終売はあくまでもイギリスのみで、他の欧州では販売継続

ちなみに、LSの販売終了はあくまでもイギリス市場向けに限定され(在庫車両は継続して販売されるようですが…)、その他の欧州市場では販売を継続。

LSシリーズは、イギリス市場だと排気量3.5L V型6気筒自然吸気エンジン+ハイブリッドシステムを採用するLS500hのみがラインナップされ、システム総出力354hpを発揮、0-100km/hの加速時間は5.4秒にて到達。

価格帯としては、101,000ポンド~128,000ポンド(日本円に換算して約1,956万円~約2,479万円)と超高額で、メルセデスベンツSクラスやBMW 7シリーズに匹敵する価格ではありますが、装備面や古臭いインテリアのレイアウトから考えると、競合モデルと同じ土俵に立てる内容ではないのが現実。

レクサス創設時から35年間も支えてきたLS

LSは、先程もお伝えした通り1990年に誕生したレクサス最初のラインナップモデルであり、35年という長きに渡る象徴的な一台でした。

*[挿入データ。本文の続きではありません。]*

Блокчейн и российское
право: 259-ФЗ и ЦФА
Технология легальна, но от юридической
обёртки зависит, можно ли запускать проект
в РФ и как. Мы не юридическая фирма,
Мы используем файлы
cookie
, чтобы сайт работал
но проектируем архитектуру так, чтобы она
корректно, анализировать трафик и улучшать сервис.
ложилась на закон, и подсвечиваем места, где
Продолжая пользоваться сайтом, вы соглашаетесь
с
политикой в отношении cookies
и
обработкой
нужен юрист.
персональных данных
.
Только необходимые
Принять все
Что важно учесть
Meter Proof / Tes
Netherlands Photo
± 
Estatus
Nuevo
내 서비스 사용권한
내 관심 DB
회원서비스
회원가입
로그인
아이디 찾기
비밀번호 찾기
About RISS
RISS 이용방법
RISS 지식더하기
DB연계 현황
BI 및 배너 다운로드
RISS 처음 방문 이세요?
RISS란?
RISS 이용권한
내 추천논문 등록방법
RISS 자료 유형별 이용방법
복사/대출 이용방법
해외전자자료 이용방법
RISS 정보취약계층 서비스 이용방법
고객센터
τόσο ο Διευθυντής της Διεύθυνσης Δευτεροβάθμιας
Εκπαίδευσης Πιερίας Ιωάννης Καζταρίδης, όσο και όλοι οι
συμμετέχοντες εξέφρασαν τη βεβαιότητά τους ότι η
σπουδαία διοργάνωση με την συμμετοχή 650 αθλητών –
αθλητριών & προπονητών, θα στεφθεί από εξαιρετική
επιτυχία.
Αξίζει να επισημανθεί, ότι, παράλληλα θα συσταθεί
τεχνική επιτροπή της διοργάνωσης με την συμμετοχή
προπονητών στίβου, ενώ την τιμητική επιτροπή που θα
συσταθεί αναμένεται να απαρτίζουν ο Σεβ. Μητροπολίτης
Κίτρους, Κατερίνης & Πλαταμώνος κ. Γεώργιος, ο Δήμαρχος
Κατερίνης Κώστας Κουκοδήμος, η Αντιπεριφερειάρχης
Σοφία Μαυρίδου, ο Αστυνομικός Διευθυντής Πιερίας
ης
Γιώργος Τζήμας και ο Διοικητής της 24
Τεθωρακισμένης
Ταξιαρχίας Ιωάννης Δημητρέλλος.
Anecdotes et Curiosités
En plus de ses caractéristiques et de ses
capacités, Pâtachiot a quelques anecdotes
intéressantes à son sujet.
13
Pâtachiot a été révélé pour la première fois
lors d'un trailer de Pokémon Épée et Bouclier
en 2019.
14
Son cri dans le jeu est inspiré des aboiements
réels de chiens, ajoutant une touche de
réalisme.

初代LS400(トヨタ・セルシオ)に始まり、主要市場であるアメリカにて販売された直後にイギリスでも販売されましたが、その時のレクサスのイメージはラグジュアリーでありながらもリーズナブルな価格設定でした。

しかしながら、昨今の材料費+物流費の高騰、為替の影響などから車両本体価格は大幅に値上げされ、購入する層は軒並み制限されるようになりました。